The music industry is still desperately trying to find a new business model in the post-Napster world. Taking on a role to defend the rights of those under the thumb of its business partners would be a start in the right direction and could perhaps herald a new industry that begins to re-imagine all it's relationships - with distributors, between label and artist, and between label and customer.

Occupy opens the space to create solutions, both large and small. The music industry is one of the most powerful and persuasive industries and doesn't and shouldn't allow the conditions allowed, and sometimes encouraged, by Apple and Amazon to represent it. The music industry has willingly, though sometime unwittingly, partnered with movements for social justice in the past. With Occupy, they can again.

For our part, Occupation Records will not distribute through Apple's iTunes or Amazon until these companies begin to value people over profit, and we call on the music industry to join us. Let's occupy the music industry.

While Occupation Records welcomes this development, we will be following these audits closely, and are especially interested to see how Apple reconciles the Fair Labor Association's (FLA), Workplace Code of Conduct with their Supplier Code of Conduct.

Specifically, there is a gap between what Apple considers an excessive work week (over 60 hours) and what FLA considers excessive (over 48.) More concerning is Foxconn's "internship" program which collaborates with the Chinese regime to force over a hundred thousand students of vocational schools and universities to work in its factory for free - a direct violation of the FLA's Code of Conduct concerning forced labor.

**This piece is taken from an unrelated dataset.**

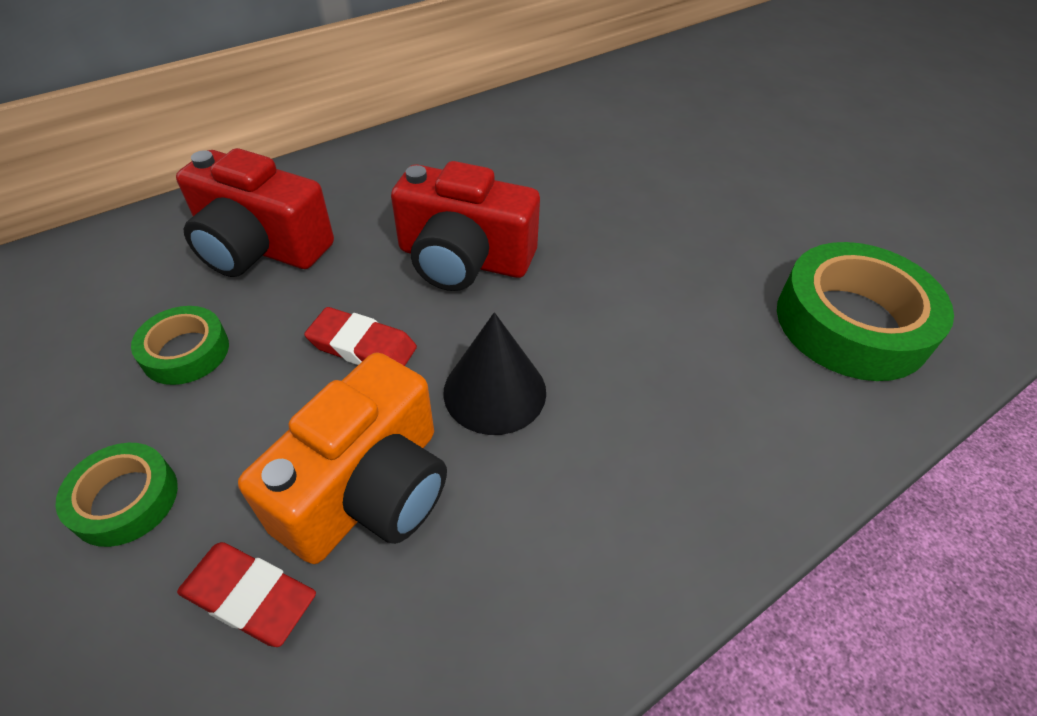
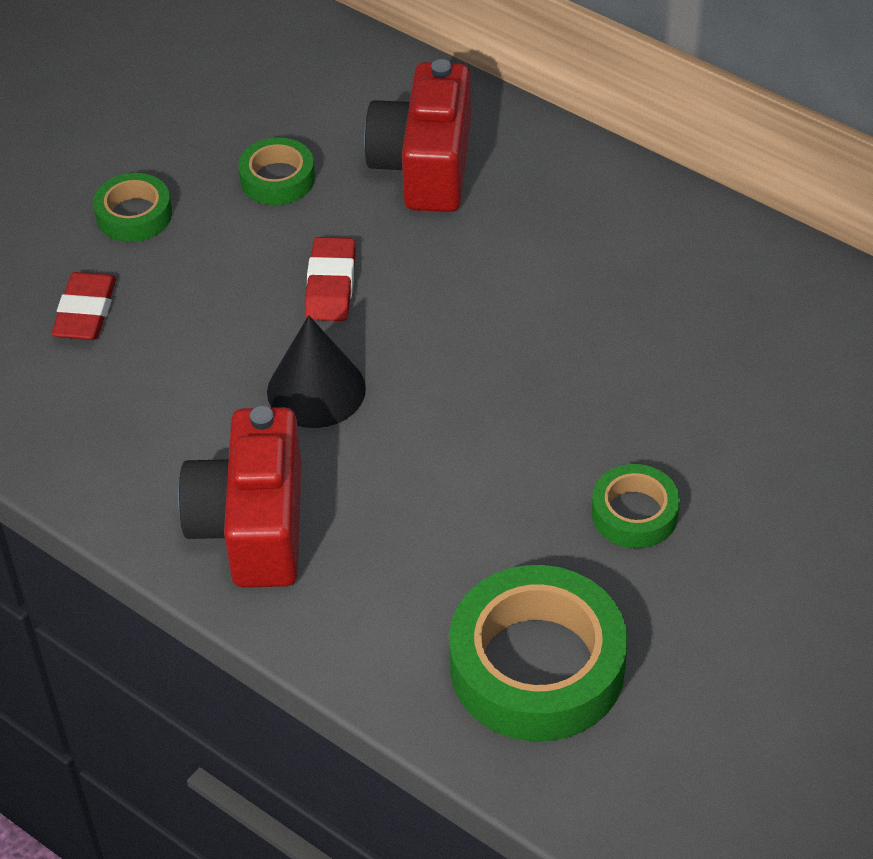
camera: 75 degrees right, 0 degrees up
orange camera [238,352,447,564] -> none
red camera [391,161,540,291] -> red camera moved to [178,406,301,588]
none -> green tape [591,464,680,548]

We are excited about the possibility that Apple is beginning to take responsibility for the human and labour rights of the workers that supply their products, but will be waiting to see how the audits play out. The abuses carried out by their suppliers has been brought to Apple's attention repeatedly over the last few years. As we've seen, it takes public pressure to force a company has large as Apple to act. We must keep that pressure on them until these issues are resolved.